According to Don Burr, he negotiated a settlement with Shawn Martin and D&D issued an invoice for payment on March 8, 2012, expecting payment soon thereafter. D&D believes that at the time the amount was undisputed, triggering WME’s obligation to pay within fifteen (15) days of that date or, at the very least, if the amount was disputed, to state its objections to paying that sum. [R. 42 at 15.] WME disagrees, arguing that because the amounts were disputed, there was no FICA violation. In their motion, WME outlines the questions they had about offsets and damages and point out that Somerset actually withheld full payment from WME beyond the time this lawsuit was filed because of the ongoing dispute with D&D. [R. 37-1 at 8; R. 37-4 at Para 15 (Williams Aff.)] Only when Somerset paid in full, in December 2013, did WME pay D&D what they determined to be the then undisputed amount of $43, 380.70. [R. 37-1 at 8.] WME asks the Court to conclude that before making this payment that they did, in good faith, dispute the amount owed to D&D.
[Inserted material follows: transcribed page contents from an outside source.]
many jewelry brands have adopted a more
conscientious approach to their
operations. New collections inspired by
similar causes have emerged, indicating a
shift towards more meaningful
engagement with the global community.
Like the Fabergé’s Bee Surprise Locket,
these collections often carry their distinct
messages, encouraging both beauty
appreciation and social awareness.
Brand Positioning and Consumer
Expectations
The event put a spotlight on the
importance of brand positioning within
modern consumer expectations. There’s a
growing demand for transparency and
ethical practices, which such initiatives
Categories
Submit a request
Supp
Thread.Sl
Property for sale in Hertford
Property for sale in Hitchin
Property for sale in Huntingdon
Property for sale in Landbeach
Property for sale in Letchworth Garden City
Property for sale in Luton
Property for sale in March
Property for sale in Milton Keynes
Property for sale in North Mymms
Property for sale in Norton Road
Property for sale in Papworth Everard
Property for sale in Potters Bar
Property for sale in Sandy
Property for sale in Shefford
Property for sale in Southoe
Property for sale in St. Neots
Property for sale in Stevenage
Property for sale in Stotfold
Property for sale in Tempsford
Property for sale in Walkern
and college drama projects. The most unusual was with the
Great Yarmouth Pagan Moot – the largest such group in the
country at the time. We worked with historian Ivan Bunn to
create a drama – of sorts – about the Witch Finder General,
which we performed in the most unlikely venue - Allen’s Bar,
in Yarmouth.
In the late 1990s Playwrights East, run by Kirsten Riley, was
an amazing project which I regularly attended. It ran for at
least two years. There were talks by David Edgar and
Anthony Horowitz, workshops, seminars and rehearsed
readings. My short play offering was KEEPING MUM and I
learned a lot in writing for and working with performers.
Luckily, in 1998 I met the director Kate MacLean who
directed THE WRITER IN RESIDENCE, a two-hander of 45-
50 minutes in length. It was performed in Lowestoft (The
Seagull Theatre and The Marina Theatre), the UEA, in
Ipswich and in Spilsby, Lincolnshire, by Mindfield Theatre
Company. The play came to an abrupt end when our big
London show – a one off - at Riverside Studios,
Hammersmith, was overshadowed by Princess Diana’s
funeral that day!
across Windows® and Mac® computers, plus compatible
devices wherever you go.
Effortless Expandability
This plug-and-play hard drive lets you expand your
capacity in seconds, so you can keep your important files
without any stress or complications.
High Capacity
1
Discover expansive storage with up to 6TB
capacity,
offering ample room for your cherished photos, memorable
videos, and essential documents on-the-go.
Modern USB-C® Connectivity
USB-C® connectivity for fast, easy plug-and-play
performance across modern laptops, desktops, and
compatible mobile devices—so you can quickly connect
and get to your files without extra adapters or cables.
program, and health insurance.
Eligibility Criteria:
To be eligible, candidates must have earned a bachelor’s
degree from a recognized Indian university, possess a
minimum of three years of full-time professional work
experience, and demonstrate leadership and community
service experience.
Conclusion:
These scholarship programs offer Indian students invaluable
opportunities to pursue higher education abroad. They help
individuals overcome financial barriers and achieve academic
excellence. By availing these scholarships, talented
Because genuine issues of material fact exist, the Court cannot grant summary judgment on this count. The question of whether an amount is “disputed” or “undisputed” under FICA requires deciding whether the request for payment or the objections to the request for payment were made in good faith. KRS 371.400(5), (11). While it is clear that WME now contests what it owes to D&D, it does not necessarily follow that the amounts were disputed in March 2012, or if they were disputed, that the dispute was in good faith.
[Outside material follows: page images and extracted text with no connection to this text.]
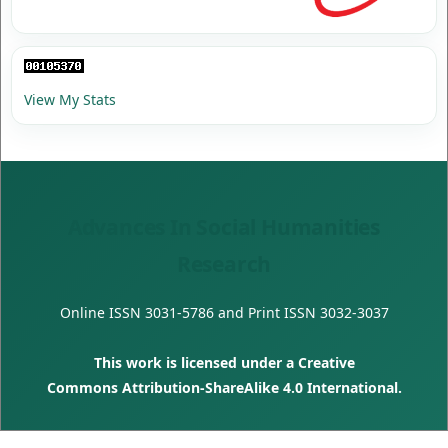
View My Stats
Advances In Social Humanities
Research
Online ISSN
3031-5786
and Print ISSN
3032-3037
This work is licensed under a
Creative
Commons Attribution-ShareAlike 4.0 International
.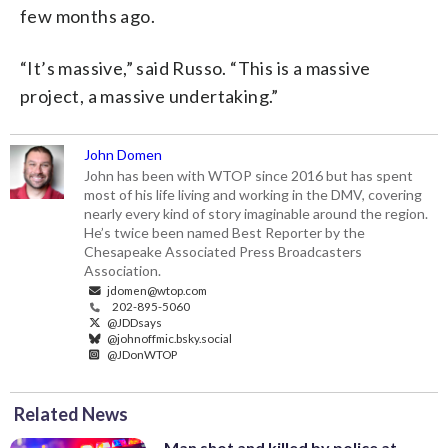
few months ago.
“It’s massive,” said Russo. “This is a massive
project, a massive undertaking.”
John Domen
John has been with WTOP since 2016 but has spent
most of his life living and working in the DMV, covering
nearly every kind of story imaginable around the region.
He’s twice been named Best Reporter by the
Chesapeake Associated Press Broadcasters
Association.
jdomen@wtop.com
202-895-5060
@JDDsays
@johnoffmic.bsky.social
@JDonWTOP
Related News
Man shot and killed by police at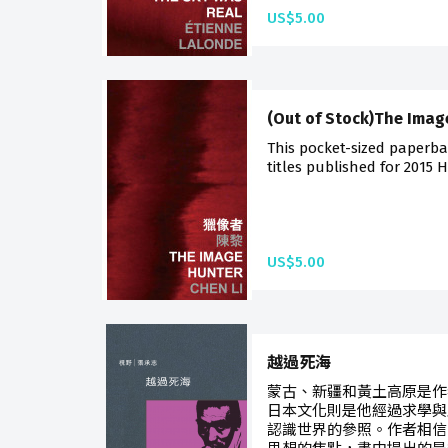
US$5.00
(Out of Stock)The Imag
This pocket-sized paperba
titles published for 2015 
US$5.00
越過死海
蒙古、新疆和黃土高原是作
日本文化則是他經過求學與
認識世界的參照。作者相信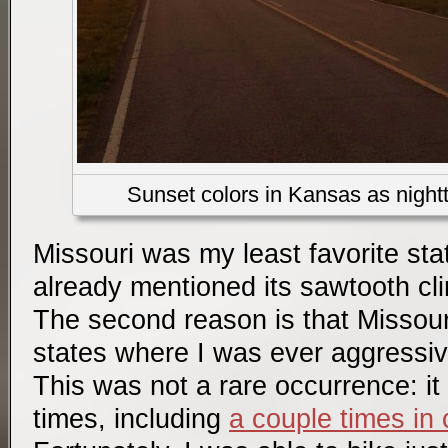
Sunset colors in Kansas as night
Missouri was my least favorite sta
already mentioned its sawtooth cl
The second reason is that Missour
states where I was ever aggressi
This was not a rare occurrence: i
times, including
a couple times in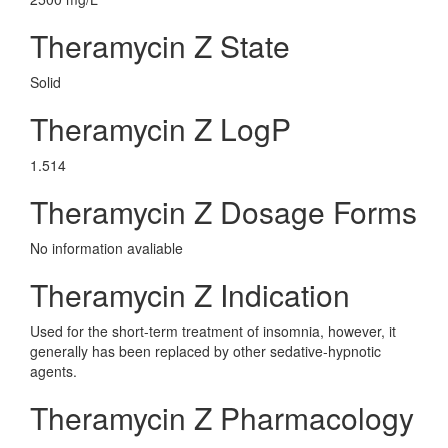
Theramycin Z State
Solid
Theramycin Z LogP
1.514
Theramycin Z Dosage Forms
No information avaliable
Theramycin Z Indication
Used for the short-term treatment of insomnia, however, it
generally has been replaced by other sedative-hypnotic
agents.
Theramycin Z Pharmacology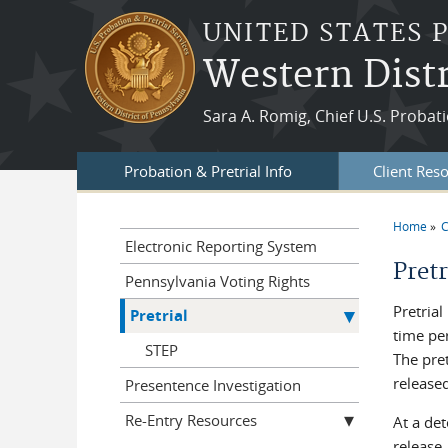
Skip to main content
UNITED STATES 
Western Distr
Sara A. Romig, Chief U.S. Probati
Probation & Pretrial Info
Client Res
Home
C
You a
Electronic Reporting System
Pretr
Pennsylvania Voting Rights
Pretrial
Pretrial
time per
STEP
The pret
released
Presentence Investigation
Re-Entry Resources
At a det
release,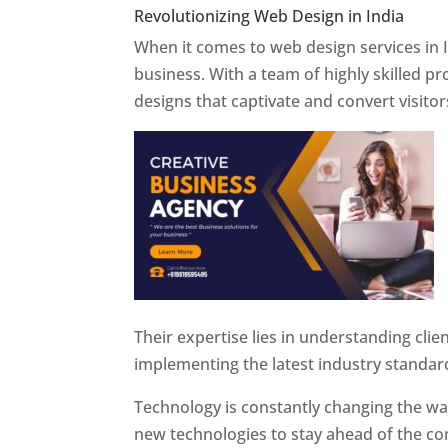
Revolutionizing Web Design in India
Web 
When it comes to web design services in I
business. With a team of highly skilled p
designs that captivate and convert visitor
Their expertise lies in understanding cli
implementing the latest industry standar
Technology is constantly changing the w
new technologies to stay ahead of the com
WME’s argument that the amounts were disputed as of March 2012 is undercut significantly by the fact that Don Burr cut a deal with Shawn Adams in March 2012. Under that arrangement, Burr agreed to the two offsets totaling $22, 836.46. WME was paid by the City of Somerset, and D&D provided an invoice, but WME did not pay D&D. [R. 42 at 9; R. 42-3 (invoice).] Not until July 2012 did WME send a letter outlining additional offsets that WME sought and, even at that time, D&D contends the letter was sent in bad faith. If WME had disputed the amount owed as of March 2012 why would a deal have ever been negotiated? Why not issue the July 2012 letter in March of that year if the billing was in fact disputed at that time?
“A genuine dispute exists on a material fact, and thus summary judgment is improper, if the evidence shows ‘that a reasonable jury could return a verdict for the nonmoving party.’ ” Olinger v. Corp. of the President of the Church, 521 F.Supp.2d 577, 582 (E.D. Ky. 2007) (quoting
Anderson v. Liberty Lobby, Inc., 477 U.S. 242, 255 (1986)). In deciding a motion for summary judgment, the Court must review the facts and draw all reasonable inferences in favor of the non-moving party. Logan v. Denny’s, Inc., 259 F.3d 558, 566 (6th Cir. 2001)
(citing Liberty Lobby, 477 U.S. at 255). If one accepts D&D’s version of events, then it is possible that a jury could reasonably conclude that either there was no dispute, or if there was a dispute that it was not in good faith, as of March 2012. For this reason, WME’s motion for summary judgment must be DENIED as to count two.
For all the aforementioned reasons, WME’s Motion for Partial Summary Judgment [R. 37] shall be GRANTED in PART and DENIED in PART. Furthermore, D&D’s Motion to Strike [R. 47.] will be DENIED.